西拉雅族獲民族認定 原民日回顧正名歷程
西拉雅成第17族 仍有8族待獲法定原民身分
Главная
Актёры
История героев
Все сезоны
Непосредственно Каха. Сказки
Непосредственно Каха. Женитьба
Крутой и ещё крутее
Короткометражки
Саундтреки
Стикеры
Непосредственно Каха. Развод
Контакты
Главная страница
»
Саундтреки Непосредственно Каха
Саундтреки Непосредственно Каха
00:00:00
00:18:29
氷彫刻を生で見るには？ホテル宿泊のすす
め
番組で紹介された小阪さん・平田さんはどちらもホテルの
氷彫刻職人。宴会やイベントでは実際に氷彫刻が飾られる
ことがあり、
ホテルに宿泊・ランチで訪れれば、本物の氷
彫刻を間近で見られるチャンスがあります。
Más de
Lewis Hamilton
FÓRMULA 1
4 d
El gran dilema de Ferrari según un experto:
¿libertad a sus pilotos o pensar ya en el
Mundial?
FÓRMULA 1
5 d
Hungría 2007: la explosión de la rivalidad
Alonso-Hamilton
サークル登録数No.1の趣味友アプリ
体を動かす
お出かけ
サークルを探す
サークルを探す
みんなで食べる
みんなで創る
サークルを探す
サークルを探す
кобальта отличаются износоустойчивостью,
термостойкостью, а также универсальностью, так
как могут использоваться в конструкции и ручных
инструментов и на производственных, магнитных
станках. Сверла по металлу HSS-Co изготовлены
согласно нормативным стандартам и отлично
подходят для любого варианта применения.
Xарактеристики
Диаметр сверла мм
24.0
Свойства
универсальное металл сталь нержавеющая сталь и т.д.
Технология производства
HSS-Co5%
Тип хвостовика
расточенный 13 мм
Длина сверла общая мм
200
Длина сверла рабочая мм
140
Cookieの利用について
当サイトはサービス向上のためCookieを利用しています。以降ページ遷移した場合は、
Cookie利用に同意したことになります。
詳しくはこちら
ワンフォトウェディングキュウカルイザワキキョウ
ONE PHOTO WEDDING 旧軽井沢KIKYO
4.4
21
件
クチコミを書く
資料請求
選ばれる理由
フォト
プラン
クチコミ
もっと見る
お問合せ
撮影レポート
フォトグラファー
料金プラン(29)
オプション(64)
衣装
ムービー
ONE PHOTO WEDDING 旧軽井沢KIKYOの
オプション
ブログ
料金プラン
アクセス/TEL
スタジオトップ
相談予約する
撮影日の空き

+--

◆ **Exercise objective**: Print every entry exactly as it appears.

◆ **Answer space**:
西拉雅族獲民族認定 原民日回顧正名歷程
西拉雅成第17族 仍有8族待獲法定原民身分
Главная
Актёры
История героев
Все сезоны
Непосредственно Каха. Сказки
Непосредственно Каха. Женитьба
Крутой и ещё крутее
Короткометражки
Саундтреки
Стикеры
Непосредственно Каха. Развод
Контакты
Главная страница
»
Саундтреки Непосредственно Каха
Саундтреки Непосредственно Каха
00:00:00
00:18:29
氷彫刻を生で見るには？ホテル宿泊のすす
め
番組で紹介された小阪さん・平田さんはどちらもホテルの
氷彫刻職人。宴会やイベントでは実際に氷彫刻が飾られる
ことがあり、
ホテルに宿泊・ランチで訪れれば、本物の氷
彫刻を間近で見られるチャンスがあります。
Más de
Lewis Hamilton
FÓRMULA 1
4 d
El gran dilema de Ferrari según un experto:
¿libertad a sus pilotos o pensar ya en el
Mundial?
FÓRMULA 1
5 d
Hungría 2007: la explosión de la rivalidad
Alonso-Hamilton
サークル登録数No.1の趣味友アプリ
体を動かす
お出かけ
サークルを探す
サークルを探す
みんなで食べる
みんなで創る
サークルを探す
サークルを探す
кобальта отличаются износоустойчивостью,
термостойкостью, а также универсальностью, так
как могут использоваться в конструкции и ручных
инструментов и на производственных, магнитных
станках. Сверла по металлу HSS-Co изготовлены
согласно нормативным стандартам и отлично
подходят для любого варианта применения.
Xарактеристики
Диаметр сверла мм
24.0
Свойства
универсальное металл сталь нержавеющая сталь и т.д.
Технология производства
HSS-Co5%
Тип хвостовика
расточенный 13 мм
Длина сверла общая мм
200
Длина сверла рабочая мм
140
Cookieの利用について
当サイトはサービス向上のためCookieを利用しています。以降ページ遷移した場合は、
Cookie利用に同意したことになります。
詳しくはこちら
ワンフォトウェディングキュウカルイザワキキョウ
ONE PHOTO WEDDING 旧軽井沢KIKYO
4.4
21
件
クチコミを書く
資料請求
選ばれる理由
フォト
プラン
クチコミ
もっと見る
お問合せ
撮影レポート
フォトグラファー
料金プラン(29)
オプション(64)
衣装
ムービー
ONE PHOTO WEDDING 旧軽井沢KIKYOの
オプション
ブログ
料金プラン
アクセス/TEL
スタジオトップ
相談予約する
撮影日の空き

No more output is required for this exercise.